● 以下の課題
[a] 日航再建の記事のうち、「2009-10-17 10:01:01 | Weblog」を含む語句から始めて「向だが、調整は難航しそうだ。」までを、一字も変えずに書き写しなさい。
[b] 日航再建の記事にある「作業部会は18日にも政投銀などの銀行団と非公式に今後の対応を協議する。」という文を英語に訳しなさい。

2009-10-17 10:01:01 | Weblog
日航再建、素案受け入れ困難 財務省・政投銀 支援機構活用案も 2009年10月17日 日経
http://www.nikkei.co.jp/news/main/20091017AT3S1603B16102009.html
 日本航空の経営再建に向け国土交通相直属のタスクフォース(作業部会)がまとめた再建素案について、財務省とメーンバンクの日本政策投資銀行は16日、受け入れは困難との判断を固めた。年金減額などの道筋が不透明で、巨額の公的資金活用には理解が得られないとみている。政府内では過剰債務企業を支援対象とする「企業再生支援機構」を活用し、強力な公的関与の下で早期再建を目指す案が浮上している。
 複数の政府・金融関係者が明らかにした。作業部会は18日にも政投銀などの銀行団と非公式に今後の対応を協議する。来週中にも銀行団から了承を取り付けたい意向だが、調整は難航しそうだ。

● 提供資料
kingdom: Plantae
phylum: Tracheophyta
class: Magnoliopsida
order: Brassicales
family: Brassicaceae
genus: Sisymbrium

● 解答例
[a]
2009-10-17 10:01:01 | Weblog
日航再建、素案受け入れ困難 財務省・政投銀 支援機構活用案も 2009年10月17日 日経
http://www.nikkei.co.jp/news/main/20091017AT3S1603B16102009.html
 日本航空の経営再建に向け国土交通相直属のタスクフォース(作業部会)がまとめた再建素案について、財務省とメーンバンクの日本政策投資銀行は16日、受け入れは困難との判断を固めた。年金減額などの道筋が不透明で、巨額の公的資金活用には理解が得られないとみている。政府内では過剰債務企業を支援対象とする「企業再生支援機構」を活用し、強力な公的関与の下で早期再建を目指す案が浮上している。
 複数の政府・金融関係者が明らかにした。作業部会は18日にも政投銀などの銀行団と非公式に今後の対応を協議する。来週中にも銀行団から了承を取り付けたい意向だが、調整は難航しそうだ。

[b] The task force will informally discuss its next steps with a group of banks, including the Development Bank of Japan, as early as the 18th.